Human Trafficking Blog

Aims Babich: A Welcome Interview

This month we’re proud to welcome Aims Babich to the Laboratory to Combat Human Trafficking as our newest staff member! Aims will be a Program Coordinator providing support to our growing 24/7 Hotline as well as our Leadership Development Program. They recently shared a little more with us about their interest and passion for this work.

Welcome to LCHT! People may not know that you aren’t new to our organization – you took the human trafficking class we teach at MSU Denver last winter, you were part of our Leadership Development Program this summer, and you’ve recently facilitated seminars with our interns and trainings with partners! Tell us a little more about that journey and what drew you to this position.

Thank you, I’m so humbled to be a part of this team! As you’ve mentioned, I’ve been through quite the journey already with LCHT in 2020. Ever since the first sitting in the human trafficking course at MSU Denver in January, I felt very pulled to this organization. I started meeting with staff members, applying for an internship in the Leadership Development Program, and accepting any opportunity I could to continue working alongside the LCHT team. Once the Program Coordinator position opened, it felt like the perfect fit! With my professional experience as a program coordinator, tied in with the passion I have for this movement and the close relationship I had already formed with LCHT, the choice and acceptance of the position was easy.

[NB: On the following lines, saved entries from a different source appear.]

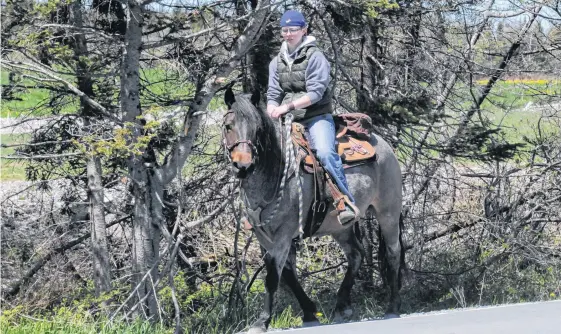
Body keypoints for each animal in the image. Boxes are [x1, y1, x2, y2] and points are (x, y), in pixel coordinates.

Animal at [222, 89, 402, 334]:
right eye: (228, 126)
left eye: (257, 129)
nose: (243, 165)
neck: (275, 172)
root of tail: (383, 143)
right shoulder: (265, 237)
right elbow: (287, 274)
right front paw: (309, 312)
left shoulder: (283, 234)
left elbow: (273, 277)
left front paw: (261, 322)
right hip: (340, 227)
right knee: (356, 254)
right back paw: (342, 306)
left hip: (388, 213)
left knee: (393, 254)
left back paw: (392, 307)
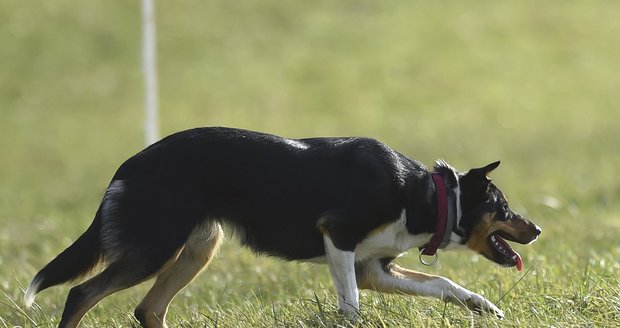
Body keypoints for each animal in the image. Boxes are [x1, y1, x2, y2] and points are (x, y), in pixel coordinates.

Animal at [24, 127, 540, 326]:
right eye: (504, 206)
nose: (536, 230)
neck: (427, 195)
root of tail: (130, 164)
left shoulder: (375, 268)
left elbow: (444, 283)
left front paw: (484, 306)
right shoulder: (338, 235)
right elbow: (350, 307)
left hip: (197, 248)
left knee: (147, 309)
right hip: (154, 247)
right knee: (81, 294)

Through my own lived experiences, my personal history of mentoring, as well as my professional experience as a mentorship program coordinator, I have found it to be incredibly important that we work to not only support those seeking out support, but to also support the people who want to be the support for others.

A big part of your new role at LCHT will be supporting emerging human rights leaders in the Leadership Development Program you participated in. We also know you’ve worked with another organization as a mentorship coordinator. Why is this kind of work with people important to you?

Through my own lived experiences, my personal history of mentoring, as well as my professional experience as a mentorship program coordinator, I have found it to be incredibly important that we work to not only support those seeking out support, but to also support the people who want to be the support for others. When it comes to human rights and mental health work, it’s easy to lose sight of how to best support leaders and professionals in these helping fields. I’ve done my fair share of volunteer work in these movements, and I’ve learned it’s easier to achieve sustainability when there is focus on the wellness and growth of those who are involved. My passion has always been to continue being that resource while helping others navigate how they can get involved and also feel taken care of along the way.

Another area you’ll be involved with is our 24/7 hotline. As you know, the hotline was recently selected to be featured in a statewide public awareness campaign – and we expect that to increase the number of people who access this service. How do you feel about that and what are you looking forward to the most in this program?

The increase in hotline callers due to exposure from the public awareness campaign is exactly why we’re here and what we’re ready for! Human trafficking is a crime that there is a lot of misinformation about in the media, which leads people to looking for certain signs, while missing the possible survivors right in front of them. The more people that we are able to educate through the public awareness campaign and support through our hotline, the more we are able to sink deeper into our mission to inform social change that eliminates exploitation. 

Learn More About Colorado’s 24/7 Human Trafficking Hotline

Another area you’ve expressed passion around is the topic of trauma-informed care, and how it intersects with work on this issue. I wonder if you might share what that means to you and why it’s so significant to anti-trafficking and other parallel issues.

Trauma-informed and individualized care is the ability to truly listen and tailor the specific needs of each person. In a human-centered movement like anti-trafficking, it is incredibly important to be able to listen and respond to the specific needs of survivors and not just what we might think that they need. Since we know that there are many intersecting vulnerabilities such as race, sexuality, gender identity, and socioeconomic class, it is even more important that we do not put people in groups or boxes, rather let them tell us their own experiences and needs for support. As we hold our values at LCHT of lived experience, social justice, and integrity, it is crucial that we go about this work in the most trauma-informed and survivor-centered way. 

We’re talking a lot right now about how we sustain our organizational dream of ending human trafficking in such a difficult year. There have been so many challenges for causes and work on social change. People are tired and often discouraged. How have you made your way through 2020, and what still gives you hope?

I have likely made it through 2020 as the majority of people have: messily. However, one of the major ways I’ve made it through this difficult year is through community care and self-care. I have both practiced and witnessed the people and the organizations that I work with showing empathy and understanding not only for others, but also for themselves. In order to maintain our fire for social change and our vision to end human trafficking, it is so important that we continue to check in with our own needs, energy, and sustainability. 

One final thing that gives me hope is the way that people have still showed up and gotten involved despite it all. The fact that we were able to train 36 new volunteers at our Fall Hotline Advocate Training was nothing short of heartening. Being able to be a part of a collective where many people are want to give back now more than ever makes me feel an immense amount of gratitude to be a part of this team.